Manufacturing costs consist of four basic types:
Raw materials (also called direct materials): What a manufacturer buys from other companies to use in the production of its own products. For example, General Motors buys tires from Goodyear (or other tire manufacturers) that then become part of GM’s cars.
Direct labor: The employees who work on the production line.
Variable overhead: Indirect production costs that increase or decrease as the quantity produced increases or decreases. An example is the cost of electricity that runs the production equipment: You pay for the electricity for the whole plant, not machine by machine, so you can’t attach this cost to one particular part of the process.
But if you increase or decrease the use of those machines, the electricity cost increases or decreases accordingly. (In contrast, the monthly utility bill for a company’s office and sales space probably is fixed for all practical purposes.)
Fixed overhead: Indirect production costs that do not increase or decrease as the quantity produced increases or decreases.

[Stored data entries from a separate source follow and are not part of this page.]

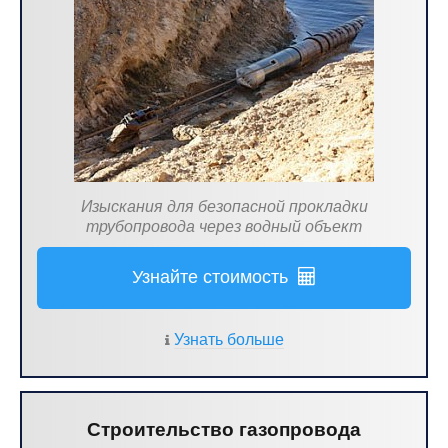
Изыскания для безопасной прокладки
трубопровода через водный объект
Узнайте стоимость
Узнать больше
Строительство газопровода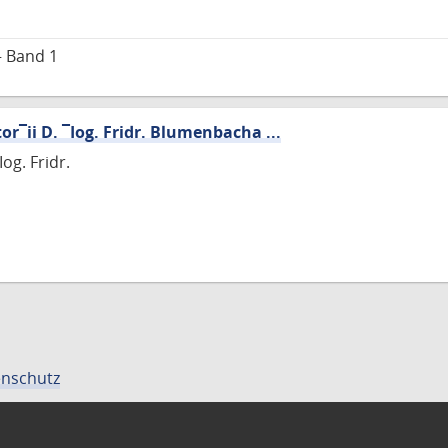
– Band 1
r¯ii D. ¯Iog. Fridr. Blumenbacha ...
og. Fridr.
nschutz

These fixed costs remain the same over a fairly broad range of production output levels. Three significant fixed manufacturing costs are:
Salaries for certain production employees who don’t work directly on the production line, such as a vice president, safety inspectors, security guards, accountants, and shipping and receiving workers.

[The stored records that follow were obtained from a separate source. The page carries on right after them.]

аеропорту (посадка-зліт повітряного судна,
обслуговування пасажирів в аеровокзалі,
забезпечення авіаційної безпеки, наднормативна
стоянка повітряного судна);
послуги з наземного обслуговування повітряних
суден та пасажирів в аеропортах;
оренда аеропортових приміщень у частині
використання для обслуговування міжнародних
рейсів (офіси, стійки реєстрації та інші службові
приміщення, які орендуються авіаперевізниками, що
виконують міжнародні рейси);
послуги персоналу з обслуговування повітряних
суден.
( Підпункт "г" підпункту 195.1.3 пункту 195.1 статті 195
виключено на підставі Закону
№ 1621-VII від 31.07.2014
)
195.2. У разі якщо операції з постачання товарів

Depreciation of production buildings, equipment, and other manufacturing fixed assets.
Occupancy costs, such as building insurance, property taxes, and heating and lighting charges.
The figure below presents an annual income statement for a manufacturer and includes information about its manufacturing costs for the year. The cost of goods sold expense depends directly on the product cost from the summary of manufacturing costs that appears below the income statement.

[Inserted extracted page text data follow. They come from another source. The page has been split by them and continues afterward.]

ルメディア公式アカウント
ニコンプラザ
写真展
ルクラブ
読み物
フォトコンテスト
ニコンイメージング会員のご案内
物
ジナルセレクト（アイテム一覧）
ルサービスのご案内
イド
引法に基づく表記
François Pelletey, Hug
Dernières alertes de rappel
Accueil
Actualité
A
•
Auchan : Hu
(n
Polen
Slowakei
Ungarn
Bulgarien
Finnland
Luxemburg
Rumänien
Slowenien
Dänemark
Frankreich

A business may manufacture 100 or 1,000 different products, or even more, and the business must prepare a summary of manufacturing costs for each product. To keep our example easy to follow (but still realistic), the figure presents a scenario for a one-product manufacturer. This example illustrates the fundamental accounting problems and methods of all manufacturers.
The information in the manufacturing costs summary below the income statement (see the figure above) is highly confidential and for management eyes only. Competitors would love to know this information. A company may enjoy a significant cost advantage over its competitors and definitely does not want its cost data to get into their hands.